In ambito di risarcimento in sede civile per responsabilità del datore di lavoro, il discorso è diverso, perchè, come le ho già detto, sono valutabili anche le concause.
Tutto sta a vedere se l'ernia cervicale sia concausata dal trauma (acuta) o preesistente (cronica); la risposta può darla solo un esame accurato della Risonanza Magnetica.
Naturalmente, saranno da valutare anche le conseguenze delle altre lesioni (cranio e denti).

Anche sulla spesa dentaria, va verificato se è tutta dovuta al trauma o se il trauma possa avervi contribuito solo per una parte.

Quanto alla responsabilità del datore di lavoro, se la moquette era sollevata, penso che non vi sarà problema a dimostrarla.

Cordiali saluti.
Mario Corcelli, MD
Milano - specialista Medicina Legale e Igiene-Tecnica Ospedaliera
http://www.medico-legale.it

[#4] dopo  
Utente 132XXX

Buongiorno,
la ringrazio infinitamente per la risposta.
Si, putroppo la rottura dei due denti e' stata causata dalla caduta.
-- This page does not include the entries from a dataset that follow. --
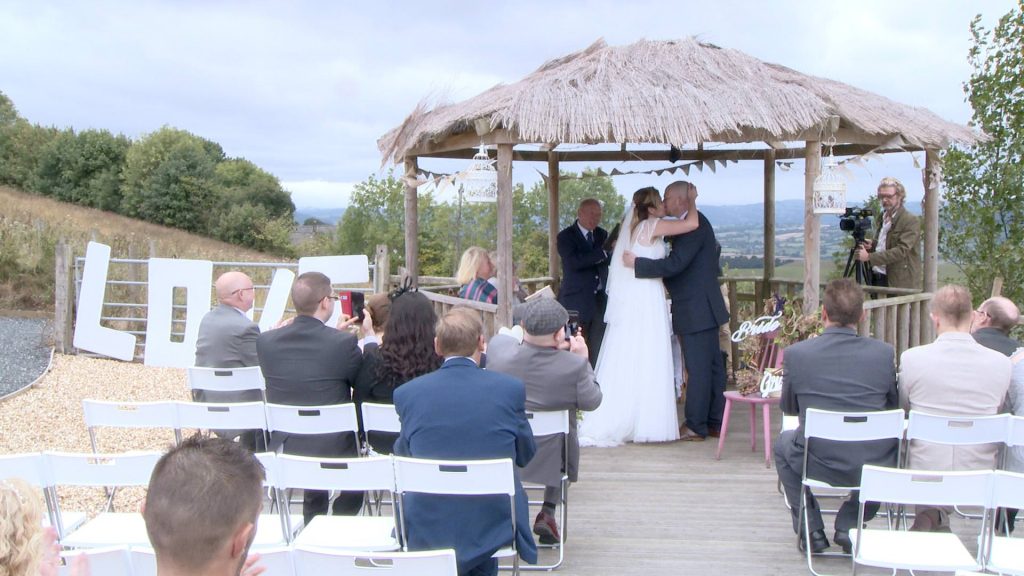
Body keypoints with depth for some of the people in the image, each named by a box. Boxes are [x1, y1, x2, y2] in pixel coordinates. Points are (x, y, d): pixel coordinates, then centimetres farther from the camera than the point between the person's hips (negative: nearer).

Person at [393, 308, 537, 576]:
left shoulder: (406, 393, -8)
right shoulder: (511, 388, -10)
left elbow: (402, 453, 7)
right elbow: (526, 455, 3)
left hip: (426, 531, 0)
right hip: (493, 528, 0)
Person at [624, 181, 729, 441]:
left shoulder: (694, 225, -17)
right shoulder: (697, 223, 15)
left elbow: (674, 264, -24)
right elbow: (678, 262, 19)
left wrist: (637, 263, -19)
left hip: (696, 310, -10)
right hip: (703, 309, 10)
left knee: (698, 369, -4)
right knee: (712, 366, 13)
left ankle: (695, 427, 2)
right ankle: (714, 422, 21)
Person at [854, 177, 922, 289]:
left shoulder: (911, 221, -10)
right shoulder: (881, 218, 14)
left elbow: (901, 251, -20)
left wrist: (869, 257, -25)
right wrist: (872, 245, 2)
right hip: (876, 279, 7)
Appena accaduto l'incidente, hanno cominciato a sanguinare le gengive e solo dopo mi sono resa conto che la porcellana si stava rompendo . Tanto che l'Inail dopo varie perizie ha ritenuto opportuno indennizzarmi, ma solo per meta' come da loro tabelle.
Il pensiero piu' grosso ora e' proprio l'ernia e tutti i disturbi che mi sta causando. Ripeto, a detta degli specialisti, la caduta ha anticipato cio' che forse e non e' detto poteva succedermi tra anni, visto che non ho mai avuto una bella schiena.
Penso che l'assicurazione tenga conto di questo. Spero solo che l'indennizzo possa coprire le spese future,fisioterapia, ginnastica antalgica, che prima non ho mai fatto, a chiusura del sinistro.
Si ritiene necessario ora l'elettromiografia, anche se il neurologo sostiene che e' preferibile valutare l'intervento.